- ALESSANDRO MONTI, VENTI ANNI DI ARTE TRA CROMATISMI E SEMPLICITA'
18 agosto 2009
di
Claudio Alessandri
Ho conosciuto Alessandro Monti e le sue opere molti anni addietro, poi sono passati gli anni ed i nostri contatti sono divenuti sporadici, ma non ho mai perduto di vista l’attività di questo artista che, ricordo, con le realizzazioni di allora, circa venti anni, mi colpì positivamente e profondamente, sia per originalità d’esecuzione, che per l’atmosfera “sognata” che esalava dai suoi affreschi “capovolti” che riemergevano da profondità sconosciute, tratto a tratto fino a comporre una immagine completa o, artificio pittorico, alcuni particolari ancora disgiunti dall’insieme eppure attraenti come il comporsi di un puzzle affidato alla fantasia.
Ho rivisto i lavori di Monti dopo circa venti anni dai primi, e non nascondo di avere pensato, con rimpianto, di avere perduto un gran tratto della sua attività artistica tanto differivano le ultime elaborazioni dalle prime fisse nel mio ricordo.
L’emozione, vivissima, è equivalsa al ritrovare un amico caro disperso nel tempo trascorso, senza costrutto, a cercare nuovi stimoli, vibrazioni sentimentali e fisiche, cogliendo solo brevi lampi di effimera felicità ed abissi di disperazione nel pensare al mondo abbandonato tanti anni prima e che non avevo compreso nella sua semplice e totale gioia.
Fantastico rivelarsi di ectoplasmi i primi, eterei, delicati cromaticamente, indubbiamente bellissimi, quanto incisivi, concreti e figurativamente stimolanti i secondi (almeno per me) ed ancora una volta vincolati ad un cromatismo tale da caratterizzare l’insieme visivo.
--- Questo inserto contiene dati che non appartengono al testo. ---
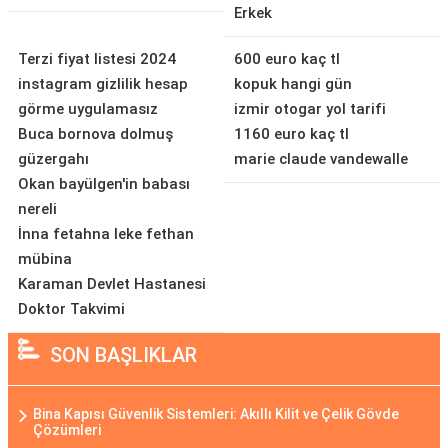
Erkek
Terzi fiyat listesi 2024
600 euro kaç tl
instagram gizlilik hesap
kopuk hangi gün
görme uygulamasız
izmir otogar yol tarifi
Buca bornova dolmuş
1160 euro kaç tl
güzergahı
marie claude vandewalle
Okan bayülgen'in babası
nereli
İnna fetahna leke fethan
mübina
Karaman Devlet Hastanesi
Doktor Takvimi
SON BAŞLIKLAR
Bina Kapısı Güvenlik Sistemleri: Akıllı Kilit ve Çelik Gövde
Çözümleri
I colori pastellati e tenui che trasudavano da intonaci ricchi di storia, sono stati sostituiti da bruni terrosi, da ocra lavico o di nero tragico, oppure, da chiari cretosi e trasparenze acquose.
Ogni colore ha un senso, uno spazio ben definito dove inserirsi ad aggiungere o sottrarre spessore e valore di consistenza. Queste mie considerazioni ingenerano senza dubbio confusione, è bene quindi soffermarsi sulle opere di Alessandro Monti, o meglio, sulla lavorazione originale dei supporti, non più semplici tele “stirate” dal telaio, ma ripiani rigidi che, volendo forzare il senso logico dell’immagine, definirei superfici che colgono dalla scultura il concetto e dal colore il suo completamento ideale.
Questa idea si impone nella mia sensazione visiva e tattile dall’emergere di forme o nello sprofondare in depressioni dalle forme indefinite eppure eleganti nel misterioso messaggio che è ragione e stimolo della stessa opera d’arte concepita e realizzata da uno “sculptor-pictor” o viceversa.
La realizzazione delle recenti opere di Monti richiedono una preparazione difficile, non tanto per la complessità manuale che richiede grande perizia manuale e tanta pazienza, quanto nel non perdere la tensione emotiva che ha suggerito il soggetto, partorito da una pulsione che necessiterebbe di una realizzazione immediata, concentrata nello spazio dello scoccare di una folgore.
L’opera finita mostra con evidenza una tensione che finalmente si placa in quelle sporgenze, rilievi alternati a cedimenti misteriosi di una superficie ingannevole che si impone, poi scompare, sfugge in un dedalo di un “alfabeto” che rifiuta i concetti inamovibili, le verità assolute, esalta le trepide domande, racconta storie di fatti di la dall’accadere.
La terra segue l’andamento ondoso di un “brodo” primordiale che si rivela solamente per le cromie, primo segno delle vita che nasce…oppure nulla di questo. Forse un giorno Alessandro ci farà un inestimabile regalo, spalancherà i battenti serrati del mistero rivelandoci una verità che capovolgerà le mie certezze liberando verità sconvolgenti o semplici messaggi d’amore e d’armonia.